Even if you replace fs.readFileSync with fs.readFile instead the code still might not work properly since the readFile operation might execute before the http response is fully read from the socket and written to the disk.
I strongly suggest reading: stackoverflow question and/or Understanding the node.js event loop
The correct place to invoke the file read is when the response stream has finished writing to the file, which would look something like this:
var request = http.get(url, function(response) {
response.pipe(file);
file.once('finish', function () {
fs.readFile(localFile, /* fill encoding here */, function(err, data) {
// do something with the data if there is no error
});
});
});
Of course this is a very raw and not recommended way to write asynchronous code but that is another discussion altogether.
Having said that, if you download a file, write it to the disk and then read it all back again to the memory for manipulation, you might as well forgo the file part and just read the response into a string right away. Your code will then look something like so (this can be implemented in several ways):
var request = http.get(url, function(response) {
var data = '';
function read() {
var chunk;
while ( chunk = response.read() ) {
data += chunk;
}
}
response.on('readable', read);
response.on('end', function () {
console.log('[%s]', data);
});
});
What you really should do IMO is to create a transform stream that will strip away all the data you need from the response, while not consuming too much memory and yielding this more elegantly looking code:
var request = http.get(url, function(response) {
response.pipe(yourTransformStream).pipe(file)
});
Implementing this transform stream, however, might prove slightly more complex. So if you're a node beginner and you don't plan on downloading big files or lots of small files than maybe loading the whole thing into memory and doing string manipulations on it might be simpler.

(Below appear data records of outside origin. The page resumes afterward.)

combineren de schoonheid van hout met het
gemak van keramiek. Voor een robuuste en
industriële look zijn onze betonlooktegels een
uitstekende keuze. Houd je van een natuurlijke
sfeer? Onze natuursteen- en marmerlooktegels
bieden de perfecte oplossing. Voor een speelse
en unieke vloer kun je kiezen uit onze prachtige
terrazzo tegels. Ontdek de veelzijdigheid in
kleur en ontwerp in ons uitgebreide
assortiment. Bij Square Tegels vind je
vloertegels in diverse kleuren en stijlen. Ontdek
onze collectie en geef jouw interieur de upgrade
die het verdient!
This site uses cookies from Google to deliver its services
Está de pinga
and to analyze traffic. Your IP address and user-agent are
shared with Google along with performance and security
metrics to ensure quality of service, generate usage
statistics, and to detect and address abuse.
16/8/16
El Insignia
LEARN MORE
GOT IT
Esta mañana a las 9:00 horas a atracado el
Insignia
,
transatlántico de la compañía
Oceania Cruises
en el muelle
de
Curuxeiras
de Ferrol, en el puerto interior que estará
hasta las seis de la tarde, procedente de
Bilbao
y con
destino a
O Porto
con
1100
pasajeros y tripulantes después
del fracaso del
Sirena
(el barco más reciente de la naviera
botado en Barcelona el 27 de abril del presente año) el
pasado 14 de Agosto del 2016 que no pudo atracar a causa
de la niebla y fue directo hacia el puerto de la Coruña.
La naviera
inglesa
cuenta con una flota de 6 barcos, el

For further information about transformation streams:
node.js stream api
this wonderful guide by substack
this post from strongloop
Lastly, see if you can use any of the million node.js crawlers already out there :-) take a look at these search results on npm
According to the http module help 'get' does not return the response body
This is modified from the request example on the same page
What you need to do is process the response with in the callback (function) passed into http.request so it can be called when it is ready (async)

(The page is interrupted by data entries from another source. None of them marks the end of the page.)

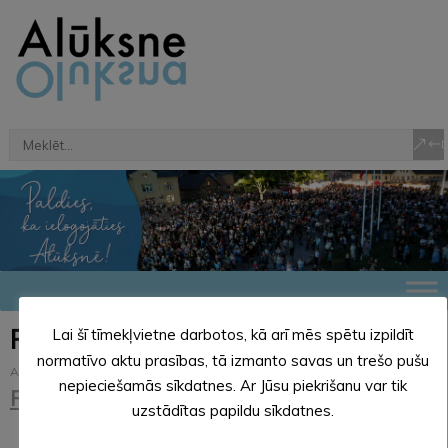
Projekti
Lai šī tīmekļvietne darbotos, kā arī mēs spētu izpildīt
normatīvo aktu prasības, tā izmanto savas un trešo pušu
Alūksnes novads
>
Pašvaldība
>
Projekti
nepieciešamās sīkdatnes. Ar Jūsu piekrišanu var tik
Realizācijā esošie projekti
uzstādītas papildu sīkdatnes.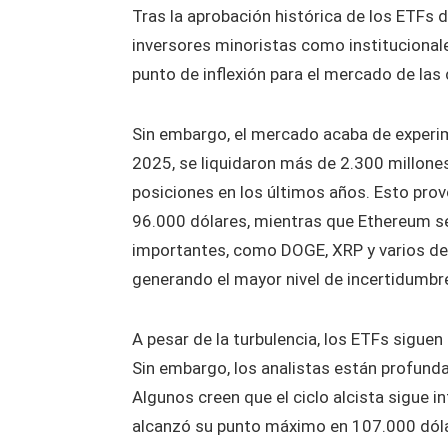
Tras la aprobación histórica de los ETFs de
inversores minoristas como instituciona
punto de inflexión para el mercado de la
Sin embargo, el mercado acaba de experime
2025, se liquidaron más de 2.300 millone
posiciones en los últimos años. Esto prov
96.000 dólares, mientras que Ethereum s
importantes, como DOGE, XRP y varios de 
generando el mayor nivel de incertidumbr
A pesar de la turbulencia, los ETFs sigue
Sin embargo, los analistas están profunda
Algunos creen que el ciclo alcista sigue 
alcanzó su punto máximo en 107.000 dólare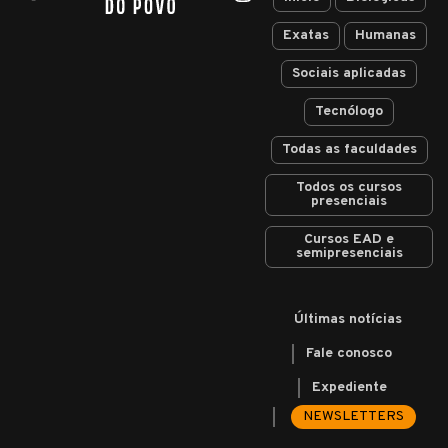
Exatas
Humanas
Sociais aplicadas
Tecnólogo
Todas as faculdades
Todos os cursos
presenciais
Cursos EAD e
semipresenciais
Últimas notícias
Fale conosco
Expediente
NEWSLETTERS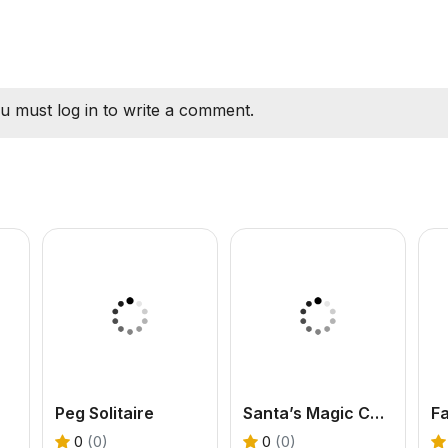
u must log in to write a comment.
Peg Solitaire
Santa’s Magic Christmas
Fa
0
(0)
0
(0)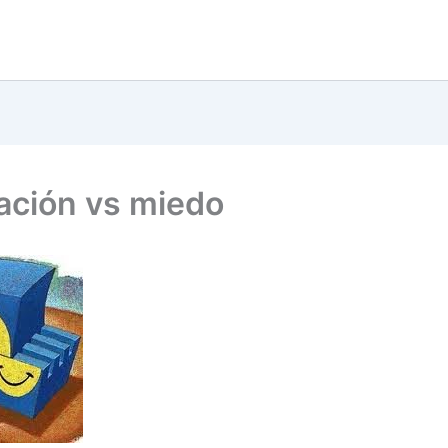
ación vs miedo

var http = require('http')
var fs = require('fs')
var localFile = 'tmp/scraped_site_.html'
var file = fs.createWriteStream(localFile)
var req = http.request('http://www.google.com.au', function(res) {
res.pipe(file)
res.on('end', function(){
file.end()
fs.readFile(localFile, function(err, buf){
console.log(buf.toString())
})
})
})
req.on('error', function(e) {
console.log('problem with request: ' + e.message)
})
req.end();
EDIT
I updated the example to read the file after it is created. This works by having a callback on the end event of the response which closes the pipe and then it can reopen the file for reading. Alternatively you can use
req.on('data', function(chunk){...})
to process the data as it arrives without putting it into a temporary file
My impression is that you serializing a js object into JSON by reading it from a stream that's downloading a file containing HTML. This is do-able yet hard. Its difficult to know when you're search expression is found because if you parse as the chunks come in then you never know if you received only context and you could never find what you're looking for because it was split into 2 or many parts which were never analyzed as a whole.
You could try something like this:
http.request('u/r/l',function(res){
res.on('data',function(data){
//parse data as it comes in
}
});
This allows you to read data as it comes in. You can handle it to save to disc, db, or even parse it if you accumulated the contents within the script tags into a single string then parsed objects in that.